▸ **What the exercise asks**: In this exercise, every entry is to be copied exactly.

▸ **Records to use**:
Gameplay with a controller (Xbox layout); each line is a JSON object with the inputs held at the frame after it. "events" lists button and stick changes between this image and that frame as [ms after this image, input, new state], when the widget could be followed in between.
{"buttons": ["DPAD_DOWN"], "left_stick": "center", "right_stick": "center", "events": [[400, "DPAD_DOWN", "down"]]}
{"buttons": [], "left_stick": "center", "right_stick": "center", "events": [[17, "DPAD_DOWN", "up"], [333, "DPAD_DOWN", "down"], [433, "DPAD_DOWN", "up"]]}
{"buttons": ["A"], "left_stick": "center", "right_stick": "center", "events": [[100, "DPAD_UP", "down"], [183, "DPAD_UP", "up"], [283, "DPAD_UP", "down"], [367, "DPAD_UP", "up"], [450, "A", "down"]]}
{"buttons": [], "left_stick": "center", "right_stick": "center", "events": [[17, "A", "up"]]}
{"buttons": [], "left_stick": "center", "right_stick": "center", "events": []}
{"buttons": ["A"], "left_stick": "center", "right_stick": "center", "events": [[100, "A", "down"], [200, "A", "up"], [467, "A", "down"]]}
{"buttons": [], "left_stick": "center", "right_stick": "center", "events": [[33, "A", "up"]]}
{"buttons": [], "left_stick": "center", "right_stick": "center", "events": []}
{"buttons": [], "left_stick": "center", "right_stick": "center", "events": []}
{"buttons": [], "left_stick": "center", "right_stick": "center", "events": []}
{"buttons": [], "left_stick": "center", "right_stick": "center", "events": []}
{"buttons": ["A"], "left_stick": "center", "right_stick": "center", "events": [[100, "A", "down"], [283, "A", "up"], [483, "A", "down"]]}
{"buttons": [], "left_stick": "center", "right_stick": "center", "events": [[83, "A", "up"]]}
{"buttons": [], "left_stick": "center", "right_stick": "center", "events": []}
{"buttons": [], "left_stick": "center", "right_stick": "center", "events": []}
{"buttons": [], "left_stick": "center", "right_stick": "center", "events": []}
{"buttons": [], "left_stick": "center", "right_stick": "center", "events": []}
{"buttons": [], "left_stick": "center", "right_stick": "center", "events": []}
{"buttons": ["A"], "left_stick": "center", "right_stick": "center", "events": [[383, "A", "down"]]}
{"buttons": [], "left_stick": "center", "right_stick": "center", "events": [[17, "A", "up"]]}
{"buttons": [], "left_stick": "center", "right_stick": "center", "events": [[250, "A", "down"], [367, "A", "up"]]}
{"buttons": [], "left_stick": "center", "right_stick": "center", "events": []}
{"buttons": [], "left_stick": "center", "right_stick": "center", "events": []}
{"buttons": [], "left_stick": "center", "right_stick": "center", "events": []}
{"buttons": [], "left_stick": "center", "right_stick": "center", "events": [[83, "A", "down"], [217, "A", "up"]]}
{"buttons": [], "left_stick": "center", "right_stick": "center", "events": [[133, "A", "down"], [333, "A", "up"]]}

▸ **Result**:
Gameplay with a controller (Xbox layout); each line is a JSON object with the inputs held at the frame after it. "events" lists button and stick changes between this image and that frame as [ms after this image, input, new state], when the widget could be followed in between.
{"buttons": ["DPAD_DOWN"], "left_stick": "center", "right_stick": "center", "events": [[400, "DPAD_DOWN", "down"]]}
{"buttons": [], "left_stick": "center", "right_stick": "center", "events": [[17, "DPAD_DOWN", "up"], [333, "DPAD_DOWN", "down"], [433, "DPAD_DOWN", "up"]]}
{"buttons": ["A"], "left_stick": "center", "right_stick": "center", "events": [[100, "DPAD_UP", "down"], [183, "DPAD_UP", "up"], [283, "DPAD_UP", "down"], [367, "DPAD_UP", "up"], [450, "A", "down"]]}
{"buttons": [], "left_stick": "center", "right_stick": "center", "events": [[17, "A", "up"]]}
{"buttons": [], "left_stick": "center", "right_stick": "center", "events": []}
{"buttons": ["A"], "left_stick": "center", "right_stick": "center", "events": [[100, "A", "down"], [200, "A", "up"], [467, "A", "down"]]}
{"buttons": [], "left_stick": "center", "right_stick": "center", "events": [[33, "A", "up"]]}
{"buttons": [], "left_stick": "center", "right_stick": "center", "events": []}
{"buttons": [], "left_stick": "center", "right_stick": "center", "events": []}
{"buttons": [], "left_stick": "center", "right_stick": "center", "events": []}
{"buttons": [], "left_stick": "center", "right_stick": "center", "events": []}
{"buttons": ["A"], "left_stick": "center", "right_stick": "center", "events": [[100, "A", "down"], [283, "A", "up"], [483, "A", "down"]]}
{"buttons": [], "left_stick": "center", "right_stick": "center", "events": [[83, "A", "up"]]}
{"buttons": [], "left_stick": "center", "right_stick": "center", "events": []}
{"buttons": [], "left_stick": "center", "right_stick": "center", "events": []}
{"buttons": [], "left_stick": "center", "right_stick": "center", "events": []}
{"buttons": [], "left_stick": "center", "right_stick": "center", "events": []}
{"buttons": [], "left_stick": "center", "right_stick": "center", "events": []}
{"buttons": ["A"], "left_stick": "center", "right_stick": "center", "events": [[383, "A", "down"]]}
{"buttons": [], "left_stick": "center", "right_stick": "center", "events": [[17, "A", "up"]]}
{"buttons": [], "left_stick": "center", "right_stick": "center", "events": [[250, "A", "down"], [367, "A", "up"]]}
{"buttons": [], "left_stick": "center", "right_stick": "center", "events": []}
{"buttons": [], "left_stick": "center", "right_stick": "center", "events": []}
{"buttons": [], "left_stick": "center", "right_stick": "center", "events": []}
{"buttons": [], "left_stick": "center", "right_stick": "center", "events": [[83, "A", "down"], [217, "A", "up"]]}
{"buttons": [], "left_stick": "center", "right_stick": "center", "events": [[133, "A", "down"], [333, "A", "up"]]}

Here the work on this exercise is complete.